Preheat oven to 400°F. Line a baking sheet with parchment paper. Roll out the pastry and place it on the lined baking sheet. Cut into 4 sections. Using a sharp knife, score the pastry, about 1 inch (2.5 cm) in from the edge. Then fold over about half the measurement to create a height on the edges. If you prefer, you can leave the edges scored without folding. Brush with egg wash over the edges and center of the tarts, then poke holes with a fork. Bake for 10-12 minutes until it’s lightly golden. Remove and set aside to cool.
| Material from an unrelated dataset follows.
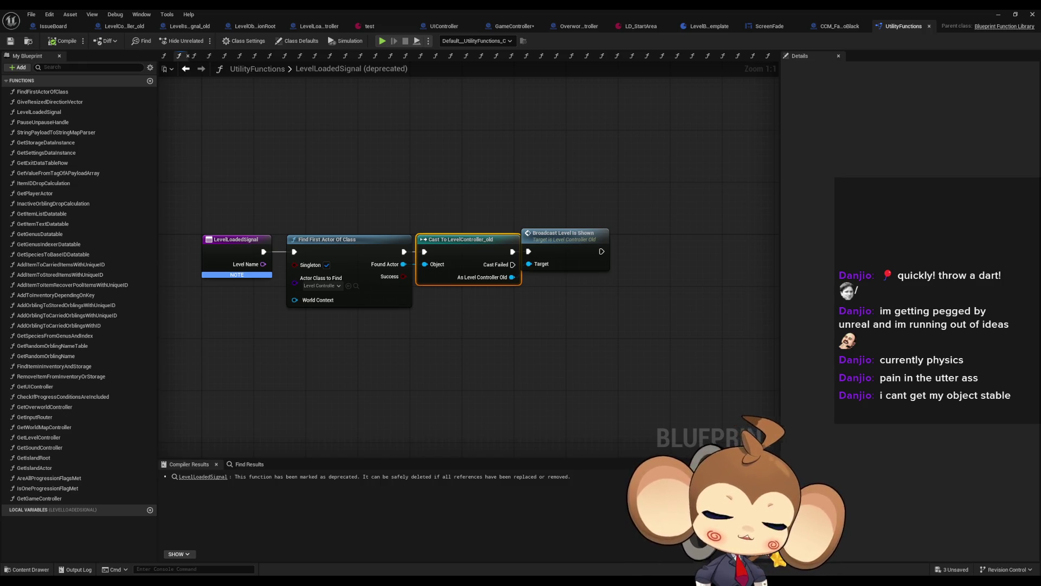
Step: Find references to LevelLoadedSignal and open its single result, the UtilityFunctions definition
right_click(230, 250)
mouse_move(260, 336)
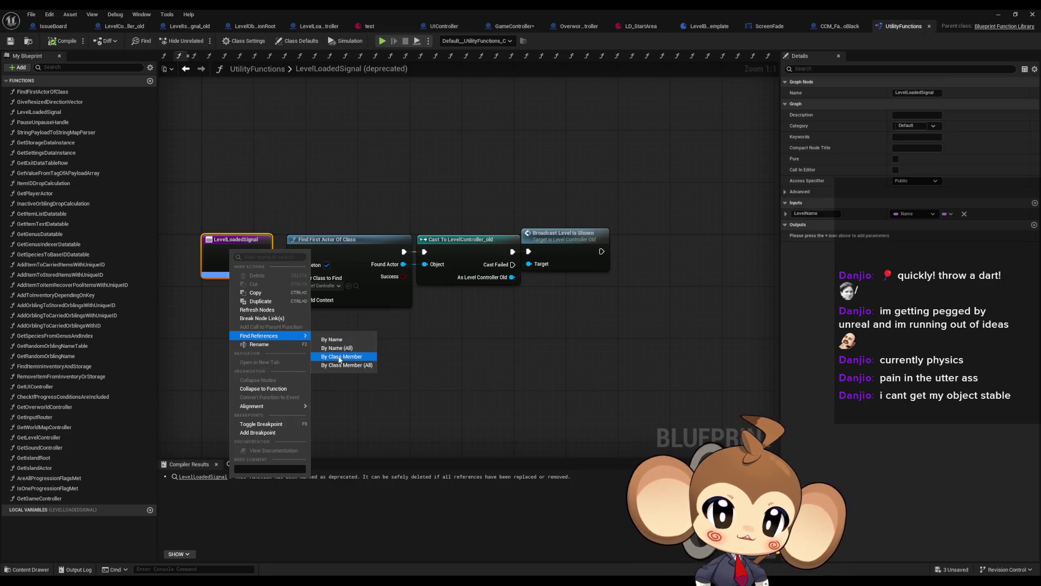
left_click(337, 356)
In a large skillet, over medium heat, add 2 tablespoons of olive oil and then add leeks and sauté for 6-8 minutes until softened and starts to caramelize, a golden colour. Add garlic for the last 30 minutes, long enough to release the aroma. Set aside.
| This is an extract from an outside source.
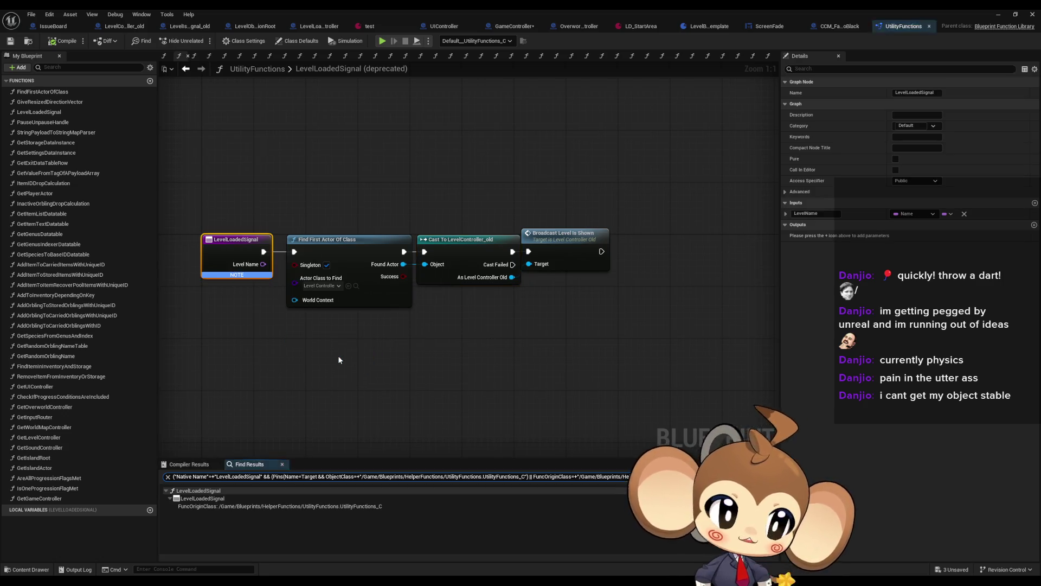
left_click(242, 507)
double_click(242, 507)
In a medium bowl, add the tomatoes, olive oil, balsamic vinegar, basil, salt and pepper. Stir to combine and set aside.
Spread the caramelized leek and garlic over each tart section. Add large dollops of goat cheese and then gently press the tomatoes into the cheese, and drizzle any remaining olive oil and balsamic vinegar mixture left in the bowl over each tart section.
Bake until the pastry has risen, turned golden brown, and the tomatoes are softened and started to burst, for approximately 25 minutes.
Remove from the oven and if you prefer you can drizzle some more olive oil and balsamic vinegar over each tart. Garnish with parsley. Serve with arugula or salad.